= Jacqueline Chen =

American applied mathematician and mechanical engineer

Jacqueline H. Chen is an American mechanical engineer. She works in the Combustion Research Facility of Sandia National Laboratories, where she is a Senior Scientist. Her research applies massively parallel computing to the simulation of turbulent combustion.

==Education and career==
Chen grew up as a child of Chinese immigrants in Ohio,
and graduated from the Ohio State University with a bachelor's degree in mechanical engineering in 1981. After earning a master's degree in mechanical engineering in 1982 at the University of California, Berkeley, under the mentorship of Boris Rubinsky, she continued at Stanford University for doctoral study in the same subject.
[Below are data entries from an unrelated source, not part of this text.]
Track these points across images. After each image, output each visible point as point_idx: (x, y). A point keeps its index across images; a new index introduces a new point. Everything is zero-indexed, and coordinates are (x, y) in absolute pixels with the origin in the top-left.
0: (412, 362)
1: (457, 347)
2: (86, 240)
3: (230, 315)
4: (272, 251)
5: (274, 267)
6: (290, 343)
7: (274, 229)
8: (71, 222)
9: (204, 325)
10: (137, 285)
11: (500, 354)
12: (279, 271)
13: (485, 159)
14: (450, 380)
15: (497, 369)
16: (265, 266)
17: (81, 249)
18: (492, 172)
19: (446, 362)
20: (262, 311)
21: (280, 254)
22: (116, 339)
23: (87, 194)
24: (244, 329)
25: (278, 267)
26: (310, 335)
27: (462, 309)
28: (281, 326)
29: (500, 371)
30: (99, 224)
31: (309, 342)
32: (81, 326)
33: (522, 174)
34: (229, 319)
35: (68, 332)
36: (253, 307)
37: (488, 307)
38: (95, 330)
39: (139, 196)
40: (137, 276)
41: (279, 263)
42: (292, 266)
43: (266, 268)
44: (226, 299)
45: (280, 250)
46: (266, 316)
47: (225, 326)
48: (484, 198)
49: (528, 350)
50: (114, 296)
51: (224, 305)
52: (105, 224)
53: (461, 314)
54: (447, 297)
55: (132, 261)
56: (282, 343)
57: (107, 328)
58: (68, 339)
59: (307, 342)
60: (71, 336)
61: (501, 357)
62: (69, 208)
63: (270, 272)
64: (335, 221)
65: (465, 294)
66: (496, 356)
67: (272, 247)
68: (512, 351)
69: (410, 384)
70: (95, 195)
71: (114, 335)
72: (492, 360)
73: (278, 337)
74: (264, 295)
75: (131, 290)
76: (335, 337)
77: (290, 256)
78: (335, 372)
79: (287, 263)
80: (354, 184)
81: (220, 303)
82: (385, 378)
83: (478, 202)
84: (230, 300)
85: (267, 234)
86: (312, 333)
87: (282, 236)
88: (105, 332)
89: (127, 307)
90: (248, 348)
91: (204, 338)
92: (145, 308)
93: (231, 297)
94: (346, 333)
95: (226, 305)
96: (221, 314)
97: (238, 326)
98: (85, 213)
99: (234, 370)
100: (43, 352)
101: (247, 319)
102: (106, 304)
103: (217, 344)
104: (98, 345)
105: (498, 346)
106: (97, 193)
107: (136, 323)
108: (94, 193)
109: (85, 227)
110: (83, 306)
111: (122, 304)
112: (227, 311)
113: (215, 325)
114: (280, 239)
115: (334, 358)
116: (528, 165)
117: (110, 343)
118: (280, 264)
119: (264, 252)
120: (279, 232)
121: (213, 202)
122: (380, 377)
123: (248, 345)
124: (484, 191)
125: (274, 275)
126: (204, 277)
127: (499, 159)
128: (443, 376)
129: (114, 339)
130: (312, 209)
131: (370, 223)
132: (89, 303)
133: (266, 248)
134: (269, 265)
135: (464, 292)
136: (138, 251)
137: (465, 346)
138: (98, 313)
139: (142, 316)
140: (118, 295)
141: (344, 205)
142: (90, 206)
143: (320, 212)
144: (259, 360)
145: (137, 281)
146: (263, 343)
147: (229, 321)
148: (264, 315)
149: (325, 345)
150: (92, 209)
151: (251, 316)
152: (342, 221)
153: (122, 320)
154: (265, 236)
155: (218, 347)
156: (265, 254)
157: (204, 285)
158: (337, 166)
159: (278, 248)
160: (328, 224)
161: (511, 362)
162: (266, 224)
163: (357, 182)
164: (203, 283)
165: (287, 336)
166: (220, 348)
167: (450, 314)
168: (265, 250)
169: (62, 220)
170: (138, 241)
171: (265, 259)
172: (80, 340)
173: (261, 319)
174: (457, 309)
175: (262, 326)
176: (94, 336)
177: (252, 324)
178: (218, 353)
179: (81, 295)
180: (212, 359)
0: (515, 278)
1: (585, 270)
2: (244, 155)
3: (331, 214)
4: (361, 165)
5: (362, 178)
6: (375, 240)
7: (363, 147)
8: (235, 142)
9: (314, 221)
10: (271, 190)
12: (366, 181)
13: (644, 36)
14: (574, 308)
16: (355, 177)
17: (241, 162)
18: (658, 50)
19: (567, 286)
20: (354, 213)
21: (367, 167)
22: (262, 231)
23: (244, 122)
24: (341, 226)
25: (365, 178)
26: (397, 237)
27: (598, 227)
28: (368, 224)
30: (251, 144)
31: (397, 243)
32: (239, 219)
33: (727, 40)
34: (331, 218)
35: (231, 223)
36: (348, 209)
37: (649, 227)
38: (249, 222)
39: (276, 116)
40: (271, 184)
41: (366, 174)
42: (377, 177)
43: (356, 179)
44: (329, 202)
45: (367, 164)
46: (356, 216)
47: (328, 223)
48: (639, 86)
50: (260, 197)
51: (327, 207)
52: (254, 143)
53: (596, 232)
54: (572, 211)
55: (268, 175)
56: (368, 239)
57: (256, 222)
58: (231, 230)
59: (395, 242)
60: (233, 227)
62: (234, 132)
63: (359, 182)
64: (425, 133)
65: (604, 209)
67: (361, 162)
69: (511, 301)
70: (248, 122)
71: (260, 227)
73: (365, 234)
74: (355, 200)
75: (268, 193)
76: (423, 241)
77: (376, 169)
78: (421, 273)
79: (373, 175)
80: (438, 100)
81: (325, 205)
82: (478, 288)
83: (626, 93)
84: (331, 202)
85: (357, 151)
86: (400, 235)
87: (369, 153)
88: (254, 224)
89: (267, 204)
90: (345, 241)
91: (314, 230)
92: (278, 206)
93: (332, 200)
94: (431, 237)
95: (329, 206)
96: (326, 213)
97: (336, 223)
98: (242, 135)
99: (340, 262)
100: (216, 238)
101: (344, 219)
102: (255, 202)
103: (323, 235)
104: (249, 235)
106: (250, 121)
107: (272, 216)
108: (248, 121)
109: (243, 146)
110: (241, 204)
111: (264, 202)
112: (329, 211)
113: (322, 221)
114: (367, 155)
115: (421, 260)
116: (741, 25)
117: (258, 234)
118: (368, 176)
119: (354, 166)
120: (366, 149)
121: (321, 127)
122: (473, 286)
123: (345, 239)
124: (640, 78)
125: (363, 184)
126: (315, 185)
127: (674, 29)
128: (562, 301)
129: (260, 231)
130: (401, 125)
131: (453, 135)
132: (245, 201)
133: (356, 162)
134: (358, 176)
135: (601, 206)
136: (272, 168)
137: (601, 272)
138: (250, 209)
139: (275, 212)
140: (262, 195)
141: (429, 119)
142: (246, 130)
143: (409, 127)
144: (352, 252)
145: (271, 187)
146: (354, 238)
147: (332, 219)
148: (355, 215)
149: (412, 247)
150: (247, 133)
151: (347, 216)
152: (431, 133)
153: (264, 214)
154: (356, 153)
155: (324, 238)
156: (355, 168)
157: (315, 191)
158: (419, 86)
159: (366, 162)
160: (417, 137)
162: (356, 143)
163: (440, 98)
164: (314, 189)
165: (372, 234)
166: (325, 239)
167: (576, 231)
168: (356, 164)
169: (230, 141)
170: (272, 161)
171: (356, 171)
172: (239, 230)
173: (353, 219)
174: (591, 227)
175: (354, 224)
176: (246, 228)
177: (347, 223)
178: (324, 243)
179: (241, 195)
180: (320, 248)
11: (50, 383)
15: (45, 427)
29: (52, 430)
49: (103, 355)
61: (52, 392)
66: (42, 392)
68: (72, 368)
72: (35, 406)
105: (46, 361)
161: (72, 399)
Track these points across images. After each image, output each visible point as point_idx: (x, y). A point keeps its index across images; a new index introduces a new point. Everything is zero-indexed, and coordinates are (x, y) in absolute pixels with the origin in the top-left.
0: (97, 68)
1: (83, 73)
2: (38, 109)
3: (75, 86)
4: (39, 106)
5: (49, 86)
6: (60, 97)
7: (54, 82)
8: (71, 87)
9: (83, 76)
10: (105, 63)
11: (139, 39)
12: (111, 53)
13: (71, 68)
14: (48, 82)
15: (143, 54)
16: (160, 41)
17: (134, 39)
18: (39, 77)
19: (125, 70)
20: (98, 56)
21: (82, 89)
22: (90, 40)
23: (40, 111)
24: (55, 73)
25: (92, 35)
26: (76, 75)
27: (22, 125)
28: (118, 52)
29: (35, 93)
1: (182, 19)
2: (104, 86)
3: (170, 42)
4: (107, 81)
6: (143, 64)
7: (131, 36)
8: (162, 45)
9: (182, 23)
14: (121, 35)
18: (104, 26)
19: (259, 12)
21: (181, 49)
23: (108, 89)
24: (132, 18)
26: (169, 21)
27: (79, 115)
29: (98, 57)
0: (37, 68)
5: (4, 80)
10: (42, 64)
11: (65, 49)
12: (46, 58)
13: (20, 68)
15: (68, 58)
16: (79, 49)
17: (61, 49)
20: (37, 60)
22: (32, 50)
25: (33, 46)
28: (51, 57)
She completed her Ph.D. in 1989; her doctoral advisor at Stanford was Brian J. Cantwell.

She has worked at Sandia since finishing her education and is a pioneer of massively parallel direct numerical simulation of turbulent combustion with complex chemistry . She has led teams of computer scientists, applied mathematicians and computational engineers on the co-design of combustion simulation software for exascale computing (10^18 flops).

==Recognition==
In 2018, Chen was elected to the National Academy of Engineering "for contributions to the computational simulation of turbulent reacting flows with complex chemistry".
In the same year, the Society of Women Engineers gave her an Achievement Award, their top honor, and the Combustion Institute awarded her the Bernard Lewis Gold Medal, "for her exceptional skill in linking high performance computing and combustion research to deliver fundamental insights into turbulence-chemistry interactions". The Combustion Institute and the American Physical Society also named her as one of its fellows.